**BRIEF**
Render the text read from each of the items below as a single JSON list of strings, with one string per line and blank lines omitted. Leave out the pictures.

**INPUT RECORDS**

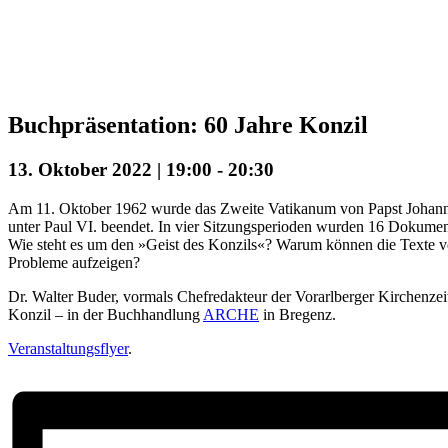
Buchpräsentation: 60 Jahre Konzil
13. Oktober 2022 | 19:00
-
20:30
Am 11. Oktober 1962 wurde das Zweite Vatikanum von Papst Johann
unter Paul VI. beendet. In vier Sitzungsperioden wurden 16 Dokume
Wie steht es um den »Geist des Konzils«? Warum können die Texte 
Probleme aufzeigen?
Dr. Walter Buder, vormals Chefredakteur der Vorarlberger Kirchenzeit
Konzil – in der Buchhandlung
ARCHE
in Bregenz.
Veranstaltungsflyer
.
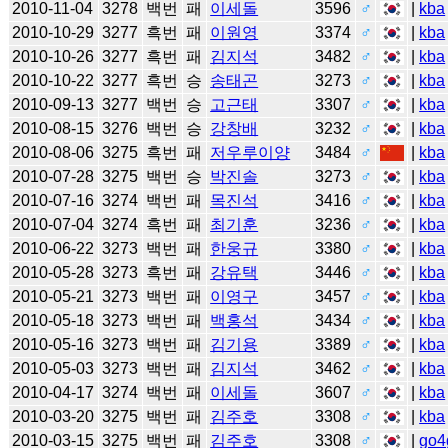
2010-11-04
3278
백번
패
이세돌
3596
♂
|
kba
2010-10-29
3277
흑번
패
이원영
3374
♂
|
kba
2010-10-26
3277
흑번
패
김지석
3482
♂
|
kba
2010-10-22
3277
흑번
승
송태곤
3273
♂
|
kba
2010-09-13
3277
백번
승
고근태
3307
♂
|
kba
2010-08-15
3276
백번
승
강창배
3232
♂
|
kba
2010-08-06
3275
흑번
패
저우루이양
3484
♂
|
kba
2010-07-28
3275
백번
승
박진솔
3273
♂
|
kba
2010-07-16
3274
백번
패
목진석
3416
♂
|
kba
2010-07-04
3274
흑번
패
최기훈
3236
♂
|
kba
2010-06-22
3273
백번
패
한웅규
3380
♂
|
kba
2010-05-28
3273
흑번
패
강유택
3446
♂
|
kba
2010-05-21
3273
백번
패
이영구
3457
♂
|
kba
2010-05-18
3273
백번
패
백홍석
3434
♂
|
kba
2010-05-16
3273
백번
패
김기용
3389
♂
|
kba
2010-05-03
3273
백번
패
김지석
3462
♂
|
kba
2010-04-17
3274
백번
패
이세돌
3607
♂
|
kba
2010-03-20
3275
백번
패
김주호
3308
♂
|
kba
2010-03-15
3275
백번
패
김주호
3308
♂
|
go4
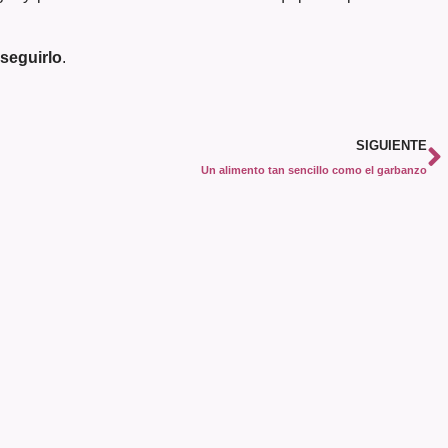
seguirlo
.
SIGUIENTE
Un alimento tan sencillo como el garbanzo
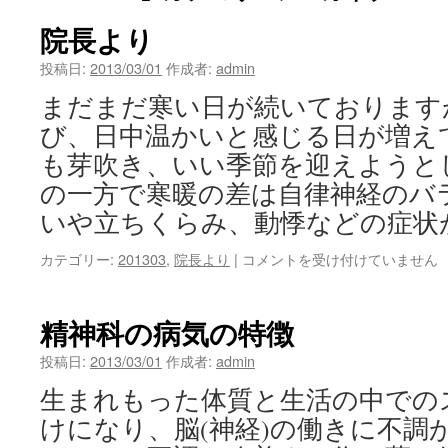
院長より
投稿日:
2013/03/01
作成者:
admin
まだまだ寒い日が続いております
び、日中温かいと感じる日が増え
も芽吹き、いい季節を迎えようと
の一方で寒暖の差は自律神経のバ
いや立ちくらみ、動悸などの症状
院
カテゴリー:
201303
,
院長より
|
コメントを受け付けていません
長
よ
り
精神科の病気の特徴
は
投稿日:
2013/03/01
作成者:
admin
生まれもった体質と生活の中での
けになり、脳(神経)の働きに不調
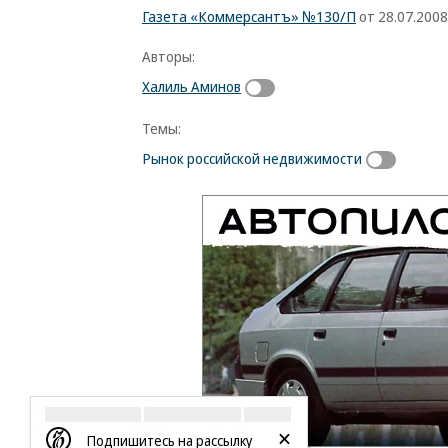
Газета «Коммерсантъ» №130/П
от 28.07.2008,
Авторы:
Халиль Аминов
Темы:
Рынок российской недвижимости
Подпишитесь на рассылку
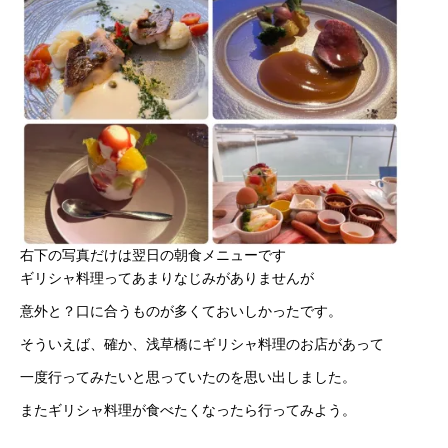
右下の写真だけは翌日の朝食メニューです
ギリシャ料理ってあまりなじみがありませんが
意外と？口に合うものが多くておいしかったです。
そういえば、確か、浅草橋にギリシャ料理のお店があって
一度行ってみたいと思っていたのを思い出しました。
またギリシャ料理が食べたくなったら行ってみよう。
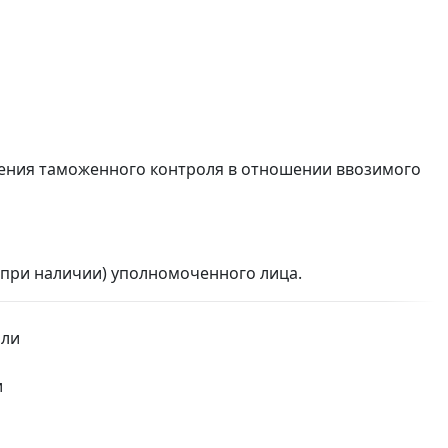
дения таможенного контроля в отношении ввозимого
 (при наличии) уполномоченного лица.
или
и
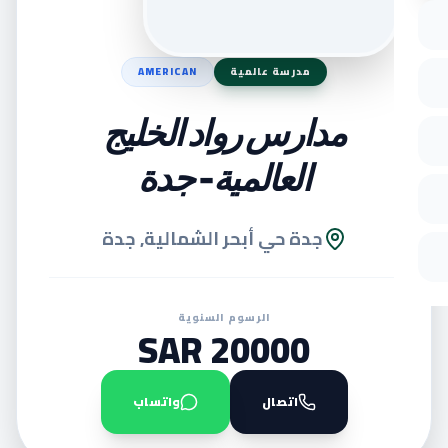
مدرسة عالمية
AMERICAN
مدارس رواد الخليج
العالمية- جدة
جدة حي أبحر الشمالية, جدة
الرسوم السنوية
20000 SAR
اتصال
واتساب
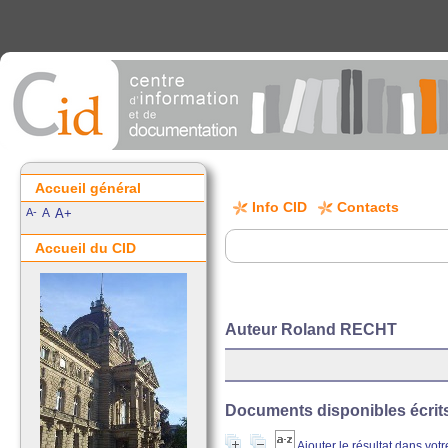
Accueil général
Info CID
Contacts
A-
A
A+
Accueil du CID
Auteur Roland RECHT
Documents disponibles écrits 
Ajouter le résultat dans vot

**PROBLEM SOLUTION**
[
  "Buchpräsentation: 60 Jahre Konzil",
  "13. Oktober 2022 | 19:00",
  "-",
  "20:30",
  "Am 11. Oktober 1962 wurde das Zweite Vatikanum von Papst Johann",
  "unter Paul VI. beendet. In vier Sitzungsperioden wurden 16 Dokume",
  "Wie steht es um den »Geist des Konzils«? Warum können die Texte ",
  "Probleme aufzeigen?",
  "Dr. Walter Buder, vormals Chefredakteur der Vorarlberger Kirchenzeit",
  "Konzil – in der Buchhandlung",
  "ARCHE",
  "in Bregenz.",
  "Veranstaltungsflyer",
  ".",
  "2010-11-04",
  "3278",
  "백번",
  "패",
  "이세돌",
  "3596",
  "♂",
  "|",
  "kba",
  "2010-10-29",
  "3277",
  "흑번",
  "패",
  "이원영",
  "3374",
  "♂",
  "|",
  "kba",
  "2010-10-26",
  "3277",
  "흑번",
  "패",
  "김지석",
  "3482",
  "♂",
  "|",
  "kba",
  "2010-10-22",
  "3277",
  "흑번",
  "승",
  "송태곤",
  "3273",
  "♂",
  "|",
  "kba",
  "2010-09-13",
  "3277",
  "백번",
  "승",
  "고근태",
  "3307",
  "♂",
  "|",
  "kba",
  "2010-08-15",
  "3276",
  "백번",
  "승",
  "강창배",
  "3232",
  "♂",
  "|",
  "kba",
  "2010-08-06",
  "3275",
  "흑번",
  "패",
  "저우루이양",
  "3484",
  "♂",
  "|",
  "kba",
  "2010-07-28",
  "3275",
  "백번",
  "승",
  "박진솔",
  "3273",
  "♂",
  "|",
  "kba",
  "2010-07-16",
  "3274",
  "백번",
  "패",
  "목진석",
  "3416",
  "♂",
  "|",
  "kba",
  "2010-07-04",
  "3274",
  "흑번",
  "패",
  "최기훈",
  "3236",
  "♂",
  "|",
  "kba",
  "2010-06-22",
  "3273",
  "백번",
  "패",
  "한웅규",
  "3380",
  "♂",
  "|",
  "kba",
  "2010-05-28",
  "3273",
  "흑번",
  "패",
  "강유택",
  "3446",
  "♂",
  "|",
  "kba",
  "2010-05-21",
  "3273",
  "백번",
  "패",
  "이영구",
  "3457",
  "♂",
  "|",
  "kba",
  "2010-05-18",
  "3273",
  "백번",
  "패",
  "백홍석",
  "3434",
  "♂",
  "|",
  "kba",
  "2010-05-16",
  "3273",
  "백번",
  "패",
  "김기용",
  "3389",
  "♂",
  "|",
  "kba",
  "2010-05-03",
  "3273",
  "백번",
  "패",
  "김지석",
  "3462",
  "♂",
  "|",
  "kba",
  "2010-04-17",
  "3274",
  "백번",
  "패",
  "이세돌",
  "3607",
  "♂",
  "|",
  "kba",
  "2010-03-20",
  "3275",
  "백번",
  "패",
  "김주호",
  "3308",
  "♂",
  "|",
  "kba",
  "2010-03-15",
  "3275",
  "백번",
  "패",
  "김주호",
  "3308",
  "♂",
  "|",
  "go4",
  "seguirlo",
  ".",
  "SIGUIENTE",
  "Un alimento tan sencillo como el garbanzo",
  "院長より",
  "投稿日:",
  "2013/03/01",
  "作成者:",
  "admin",
  "まだまだ寒い日が続いております",
  "び、日中温かいと感じる日が増え",
  "も芽吹き、いい季節を迎えようと",
  "の一方で寒暖の差は自律神経のバ",
  "いや立ちくらみ、動悸などの症状",
  "院",
  "カテゴリー:",
  "201303",
  ",",
  "院長より",
  "|",
  "コメントを受け付けていません",
  "長",
  "よ",
  "り",
  "精神科の病気の特徴",
  "は",
  "投稿日:",
  "2013/03/01",
  "作成者:",
  "admin",
  "生まれもった体質と生活の中での",
  "けになり、脳(神経)の働きに不調",
  "Газета «Коммерсантъ» №130/П",
  "от 28.07.2008,",
  "Авторы:",
  "Халиль Аминов",
  "Темы:",
  "Рынок российской недвижимости",
  "Подпишитесь на рассылку",
  "右下の写真だけは翌日の朝食メニューです",
  "ギリシャ料理ってあまりなじみがありませんが",
  "意外と？口に合うものが多くておいしかったです。",
  "そういえば、確か、浅草橋にギリシャ料理のお店があって",
  "一度行ってみたいと思っていたのを思い出しました。",
  "またギリシャ料理が食べたくなったら行ってみよう。",
  "дения таможенного контроля в отношении ввозимого",
  " (при наличии) уполномоченного лица.",
  "или",
  "и",
  "مدرسة عالمية",
  "AMERICAN",
  "مدارس رواد الخليج",
  "العالمية- جدة",
  "جدة حي أبحر الشمالية, جدة",
  "الرسوم السنوية",
  "20000 SAR",
  "اتصال",
  "واتساب",
  "Accueil général",
  "Info CID",
  "Contacts",
  "A-",
  "A",
  "A+",
  "Accueil du CID",
  "Auteur Roland RECHT",
  "Documents disponibles écrits ",
  "Ajouter le résultat dans vot"
]